Katie stood outside watching the sunrise as I sat in the loft watching her. I wanted the flirty Katie back. The woman she'd been before and during dinner. The one who'd relaxed and let me take care of her. It was a silly wish, almost a dream, but it made me feel normal and that was something I'd never been able to find. I wanted to give her space but I couldn't stop watching the monitor. If she ran, I'd go after her. For now, she was satisfied by the distance my front door put between us.
I'd dated plenty of women, but I never cared about them. I've always been emotionally closed off, dead inside. I never initiated it and there was no intimacy between myself and the women I had sex with. Until I met Katie, sex had been about as clinical for me as having a root canal. I was numb before and after the event. I don't think I even saw Katie as someone sexual at first.
It was the fact that she'd killed Noel that flipped my switch, even if I didn't see it at the time. That one confession unlocked my true desire. I did want her. She'd killed someone and that meant she could understand someone like me. It was a foolish feeling, even if Carter had pointed out that it had been there from the start. I could no longer deny that we were connected in a way I was reluctant to lose.
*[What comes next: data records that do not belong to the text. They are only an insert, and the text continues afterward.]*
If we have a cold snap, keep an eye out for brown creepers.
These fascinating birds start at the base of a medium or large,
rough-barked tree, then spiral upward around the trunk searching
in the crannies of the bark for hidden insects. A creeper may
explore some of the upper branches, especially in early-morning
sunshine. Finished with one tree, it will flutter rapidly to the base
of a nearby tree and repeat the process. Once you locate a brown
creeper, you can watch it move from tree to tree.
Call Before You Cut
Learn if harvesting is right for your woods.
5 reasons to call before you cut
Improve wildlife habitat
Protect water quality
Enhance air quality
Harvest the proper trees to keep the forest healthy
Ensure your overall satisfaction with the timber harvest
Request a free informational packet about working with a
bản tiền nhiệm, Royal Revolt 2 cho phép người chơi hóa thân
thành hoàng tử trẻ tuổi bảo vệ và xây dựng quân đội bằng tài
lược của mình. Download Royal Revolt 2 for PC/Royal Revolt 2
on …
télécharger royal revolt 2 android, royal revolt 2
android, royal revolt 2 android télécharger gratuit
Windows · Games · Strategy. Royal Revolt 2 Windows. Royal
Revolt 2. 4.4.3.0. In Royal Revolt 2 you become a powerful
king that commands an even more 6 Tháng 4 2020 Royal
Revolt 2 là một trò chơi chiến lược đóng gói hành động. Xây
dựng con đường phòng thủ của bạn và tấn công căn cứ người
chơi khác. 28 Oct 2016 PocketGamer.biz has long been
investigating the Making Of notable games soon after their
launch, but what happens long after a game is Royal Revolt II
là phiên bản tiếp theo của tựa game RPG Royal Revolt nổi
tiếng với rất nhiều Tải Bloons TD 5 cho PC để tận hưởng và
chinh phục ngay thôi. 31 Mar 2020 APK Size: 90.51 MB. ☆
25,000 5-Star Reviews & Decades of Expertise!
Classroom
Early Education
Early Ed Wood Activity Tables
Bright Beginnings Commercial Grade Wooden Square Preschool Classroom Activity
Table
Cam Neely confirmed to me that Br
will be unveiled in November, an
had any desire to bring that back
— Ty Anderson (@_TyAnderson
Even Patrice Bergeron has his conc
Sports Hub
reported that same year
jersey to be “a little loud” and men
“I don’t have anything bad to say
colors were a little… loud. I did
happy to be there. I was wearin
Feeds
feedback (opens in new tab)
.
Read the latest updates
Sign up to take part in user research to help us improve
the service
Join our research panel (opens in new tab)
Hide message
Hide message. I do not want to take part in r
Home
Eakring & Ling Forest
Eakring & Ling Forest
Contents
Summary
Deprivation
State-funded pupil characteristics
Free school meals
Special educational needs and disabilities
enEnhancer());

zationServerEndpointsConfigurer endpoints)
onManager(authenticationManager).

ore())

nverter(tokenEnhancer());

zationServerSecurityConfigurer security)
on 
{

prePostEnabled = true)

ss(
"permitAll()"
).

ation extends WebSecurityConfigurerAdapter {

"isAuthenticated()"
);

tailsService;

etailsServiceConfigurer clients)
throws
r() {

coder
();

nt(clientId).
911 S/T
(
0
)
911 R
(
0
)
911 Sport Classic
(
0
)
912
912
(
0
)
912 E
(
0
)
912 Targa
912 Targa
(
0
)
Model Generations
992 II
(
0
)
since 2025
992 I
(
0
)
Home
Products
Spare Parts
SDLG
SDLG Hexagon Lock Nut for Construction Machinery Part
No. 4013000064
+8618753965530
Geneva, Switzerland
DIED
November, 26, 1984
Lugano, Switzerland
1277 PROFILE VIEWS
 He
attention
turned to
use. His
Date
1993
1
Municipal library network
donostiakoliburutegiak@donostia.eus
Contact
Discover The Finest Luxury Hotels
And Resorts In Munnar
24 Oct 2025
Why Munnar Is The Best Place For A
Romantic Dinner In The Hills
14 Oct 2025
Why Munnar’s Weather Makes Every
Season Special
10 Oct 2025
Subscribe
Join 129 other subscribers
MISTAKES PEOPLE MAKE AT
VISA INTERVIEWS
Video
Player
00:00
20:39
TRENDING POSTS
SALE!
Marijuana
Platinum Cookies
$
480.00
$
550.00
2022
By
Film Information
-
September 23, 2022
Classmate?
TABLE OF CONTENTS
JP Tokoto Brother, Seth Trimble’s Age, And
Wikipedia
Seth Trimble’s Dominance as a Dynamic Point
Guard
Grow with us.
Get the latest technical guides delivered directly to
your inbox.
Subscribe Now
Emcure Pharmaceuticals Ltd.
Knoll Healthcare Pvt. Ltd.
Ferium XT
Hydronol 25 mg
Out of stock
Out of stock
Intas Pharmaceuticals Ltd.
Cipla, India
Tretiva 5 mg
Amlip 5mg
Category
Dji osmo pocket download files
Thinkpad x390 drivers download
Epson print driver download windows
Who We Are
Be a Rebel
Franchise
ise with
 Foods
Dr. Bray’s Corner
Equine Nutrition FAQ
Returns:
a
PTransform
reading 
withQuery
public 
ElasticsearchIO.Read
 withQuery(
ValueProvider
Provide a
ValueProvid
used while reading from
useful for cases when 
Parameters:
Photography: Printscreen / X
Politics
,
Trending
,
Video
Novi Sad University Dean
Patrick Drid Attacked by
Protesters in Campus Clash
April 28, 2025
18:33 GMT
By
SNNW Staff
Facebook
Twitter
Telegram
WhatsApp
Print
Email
For six years I'd watched her. When my life got turned upside down, betraying Carter and the fallout of being hunted, I had Katie. She'd caused my turmoil and at first I convinced myself that killing her was the only way to set things right. I'd be an idiot if I couldn't admit that I was changed by herβeven if I couldn't see it clearly before I ever spoke a single word to her.
I was messing everything up. I didn't know how to gain her trust or why I wanted it. I just knew I needed it. I needed her to see me, the real me, and I needed her acceptance. The problem was that's not who I was. I was an assassin, but for Katie I was willing to be more.
She looked tired and worn out by the time she came back inside the cabin. I relaxed into the chair and wiped my hand across my face. The guilt of what I'd done sent me hiding in the bathroom. It was a childish reaction, but I washed up quickly, determined to face the consequences.
Katie climbed the ladder and looked around just as I came out. I went back to the wall of flatscreen monitors flashing images of the woods, checking and rechecking the area surrounding the cabin. Four screens were devoted to the front, back, and sides of the house. Mostly there were views into the dense forest. Each picture looked pretty much the same; the differences were subtle.
I stopped and stared at her, feeling unsure of myself.
"Sleeping arrangements?" Katie asked.
"Right. Well, there's only the one bed. I can sleep on the couch, but I'd rather stay up here and uh...watch the monitors." I cleared my throat, running my fingers through my hair.